[Before and after images]
↓↓↓
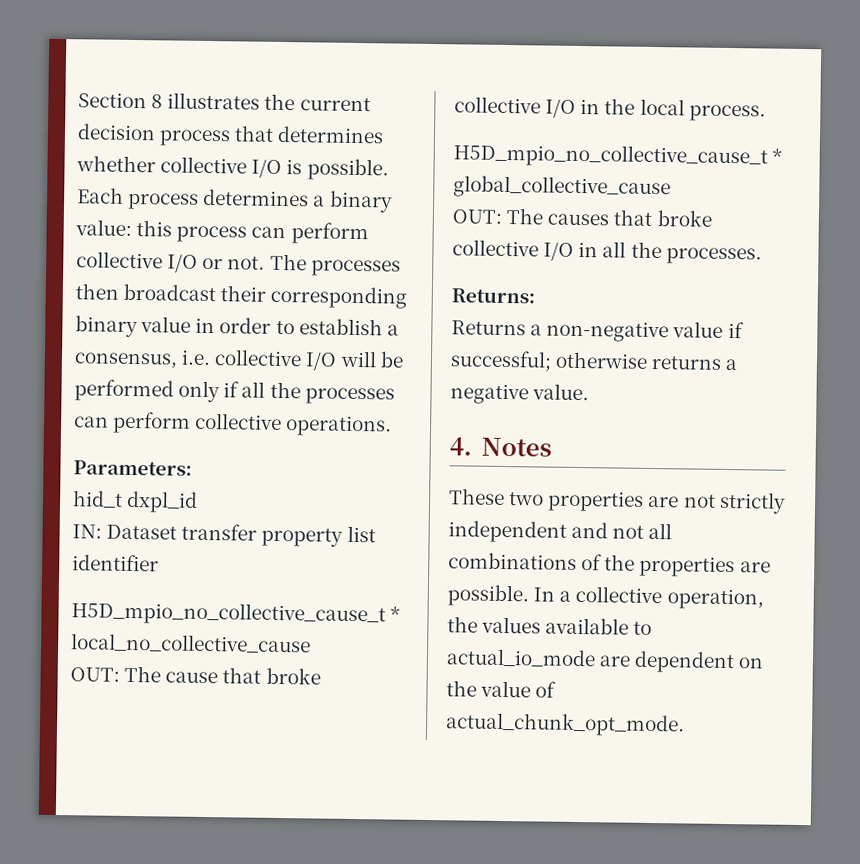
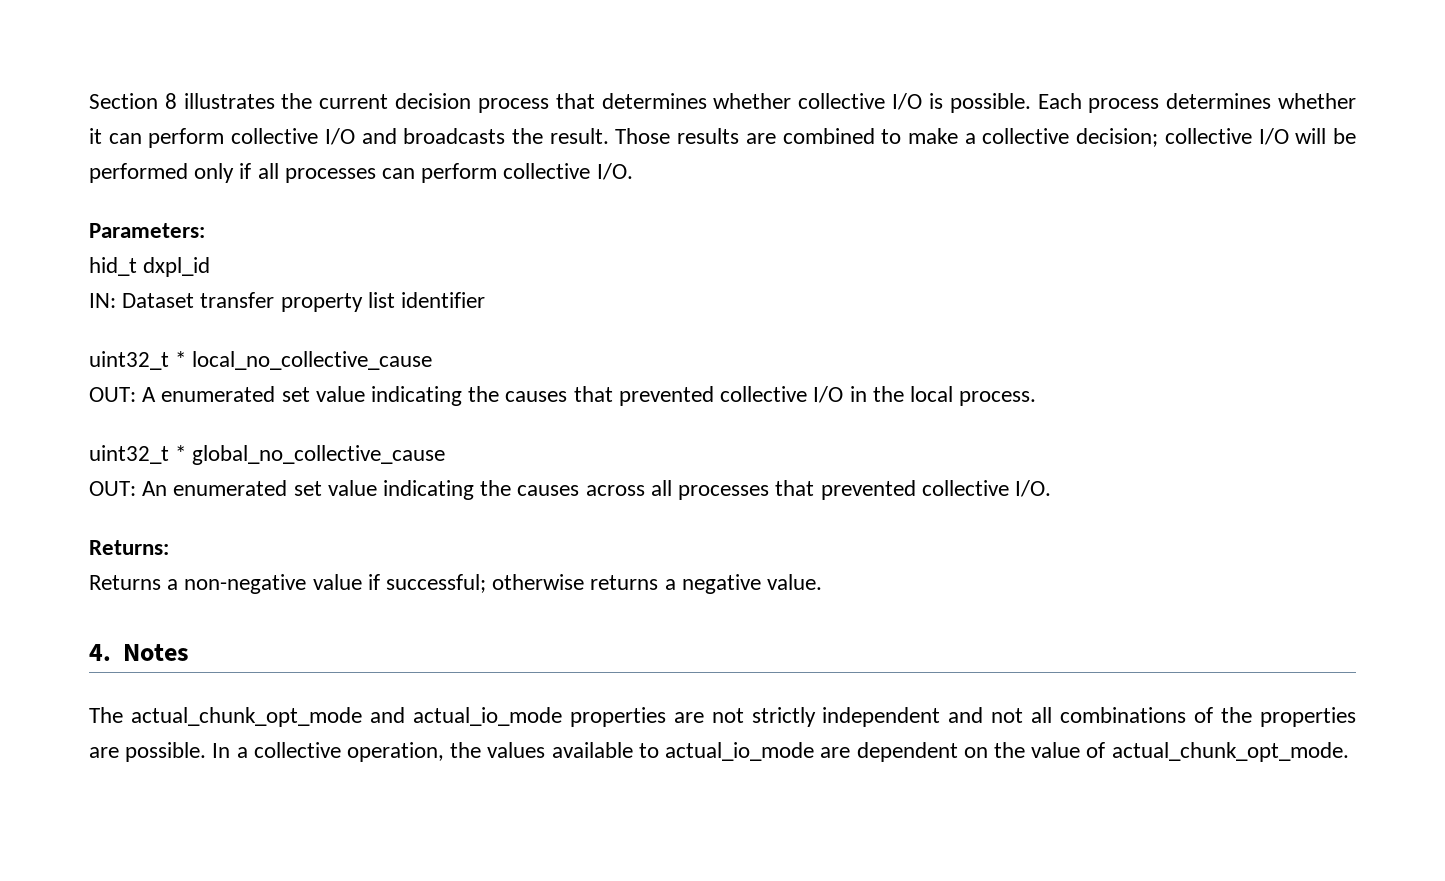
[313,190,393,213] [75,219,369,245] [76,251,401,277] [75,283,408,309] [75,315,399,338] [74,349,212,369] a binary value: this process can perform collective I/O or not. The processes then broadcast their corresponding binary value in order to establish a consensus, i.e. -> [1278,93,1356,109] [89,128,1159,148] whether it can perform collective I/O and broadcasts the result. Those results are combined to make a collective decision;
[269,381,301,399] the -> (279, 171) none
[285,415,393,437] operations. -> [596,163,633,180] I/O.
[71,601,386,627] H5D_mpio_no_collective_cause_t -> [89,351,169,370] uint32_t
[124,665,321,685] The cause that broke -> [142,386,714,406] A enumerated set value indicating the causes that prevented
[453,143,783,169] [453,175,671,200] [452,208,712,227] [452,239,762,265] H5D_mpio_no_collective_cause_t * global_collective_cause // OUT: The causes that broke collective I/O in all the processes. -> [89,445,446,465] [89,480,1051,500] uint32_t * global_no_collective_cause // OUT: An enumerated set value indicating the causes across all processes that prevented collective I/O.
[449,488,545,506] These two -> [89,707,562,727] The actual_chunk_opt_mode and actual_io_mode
↑↑↑
Job item> If a line falls between the first line of the records above and the line containing "[71,601,386,627] H5D_mpio_no_collective_cause_t ->", inclusive, retype it exactly; leave pictures out.

Your solution>
[313,190,393,213] [75,219,369,245] [76,251,401,277] [75,283,408,309] [75,315,399,338] [74,349,212,369] a binary value: this process can perform collective I/O or not. The processes then broadcast their corresponding binary value in order to establish a consensus, i.e. -> [1278,93,1356,109] [89,128,1159,148] whether it can perform collective I/O and broadcasts the result. Those results are combined to make a collective decision;
[269,381,301,399] the -> (279, 171) none
[285,415,393,437] operations. -> [596,163,633,180] I/O.
[71,601,386,627] H5D_mpio_no_collective_cause_t -> [89,351,169,370] uint32_t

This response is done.